More snow this morning; more rain, too. It’s unseasonably cold now for May, but it’s temporary — the forecast insists on more rain for tomorrow, but also projects that the mercury will begin to rise again.
And despite the heavy wet snow of yesterday, and the snow and roughly-freezing temps of last night, the green thrives, tall and strong and bold. It will be different, of course, a few miles up the mountain, but here, winter’s momentary return has done nothing but ready the earth for planting.
And we shall have to plant before month’s end. We held off last year, and were proven right to do so, since we were granted neither runoff nor rain over the course of the warm seasons. Now, though, we shall need to make up for a year lost, irrigating the hayfields, planting food crops, flowers, herbs, medicine.
And planting corn.
Corn is, of course, a staple of our peoples. Here, it is more than just food: It is medicine, the paraphernalia of prayer and ceremony; it has its own spirits, its keepers and protectors. But corn requires water to survive, and so the Corn Maidens are associated, among other links and tasks, with the arrival of the rains.

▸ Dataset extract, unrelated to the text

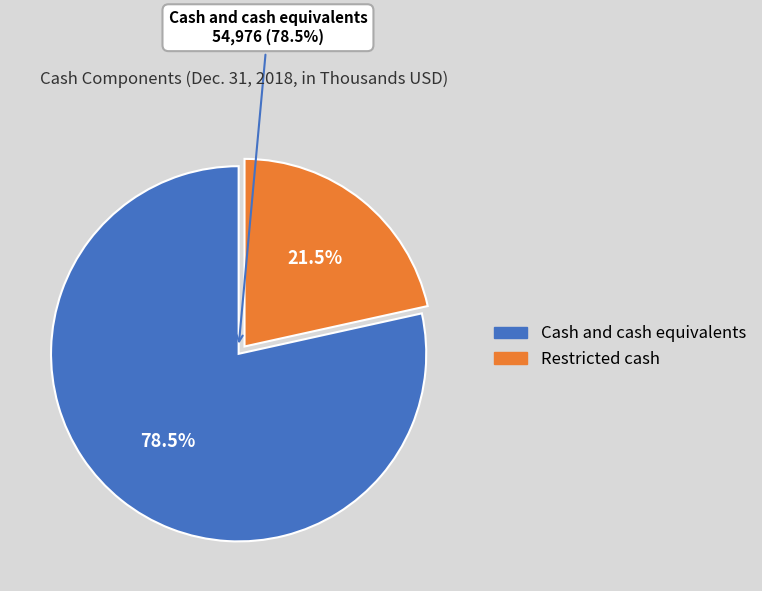

Which category accounts for the majority?

Cash and cash equivalents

They seem to be early this year.
Early or late, we welcome them whenever they choose to arrive. And today, we have four of their personifiers, maidens in miniature, crafted by one of Wings’s oldest friends in the world of Indigenous Pueblo art. They are shown collectively above, although one, the tall, slender one wearing the beautiful blues and greens of summer, is nearly hidden behind the tiny orange-feathered one on the right. You can just see the slender one’s headdress fanning out above the small orange feathers, although she appears independently below.
All four of the maidens share a description in the Other Artists: Sculpture gallery here on the site, but we begin with the image of the first of the maidens, the largest and most colorful one:
Master carver Mark Swazo-Hinds (Tesuque Pueblo) coaxes stylized Corn Maidens from plain smooth blocks of stone. Each is hand-carved from very pale, very fine pink sandstone, almost a translucent peach in color. With surfaces so smooth you can hardly keep from touching them, they feel a bit like large worry stones. In lieu of the traditional tablita headdress, each wears Mark’s trademark bundle of brilliantly-hued macaw feathers. All dimensions are approximate: The two smaller ones are in the 3″-4″ high range; the largest is about 6″; the one in the back on the far right is about 5″ high, and is narrower — almost an inverted teardrop shape. Individual views shown below.
Pink sandstone; macaw feather bundles
Far left: $275 + shipping, handling, and insurance
Middle: $425 + shipping, handling, and insurance
Far right: $275 + shipping, handling, and insurance
Back: $325 + shipping, handling, and insurance
Weight requires special handling; extra shipping charges apply
This one is perhaps the most striking, due simply to her relative size. She projects a solidity, a substance, a sense of stability and longevity by virtue of that size, and because of the four, she is the most detailed, with the largest and brightest headdress. But among the maidens, each has her role to play.
The second, the one mostly hidden in the image at the top, is my personal favorite:
Part of it is that she wears my favorite colors, deep blues and greens; her headdress evokes the beauty and intensity of the stormy season. Part of it is that she shows herself only in semi-profile, keeping hidden that which she deems is only hers to know. And part of it, admittedly, stems from the top image itself, her near-erasure from the picture. In her case, it was accidental, caused by the slope of the wall on which they all sat, but I have too much personal experience with the same phenomenon, accidental and intentional, not to find commonality with it.
The last two are nearly identical in size, although the one in the multi-colored headdress is slightly larger. She is also more detailed, with a little adornment to her dress and a greater selection of colors in her feathers:
She seems, in some ways, to be a miniaturized version of the largest of their group, but as with their actual spirit-world counterparts, each is unique, possessed of her own identity and role.
The last, fractionally the smallest, is also the simplest in design:
She wears no jewels; her dress is simple and unadorned. The feathers of her headdress are all the same shade: brilliant orange, tipped with a warm golden brown. And in her case, the uniformity of hues in her headdress picks up all the better the shades of the stone from which she is wrought — pale golden browns edged around the features with an orange as bright and as warm as the sun.
These four are peculiarly well-suited to represent their kind: emerging from the very sand and stone of the high-desert earth, yet flowering and feathering into brilliant hues, like the Indian corn that is their charge.
I have always regarded ears of Indian corn as collections of colorful beads, small gems that are a gift of the spirits. Like those spirits who protect and nurture them, they are jewels of the rains, valuable beyond price.
And soon, it will be time to plant — the kernels, the seeds, the beads.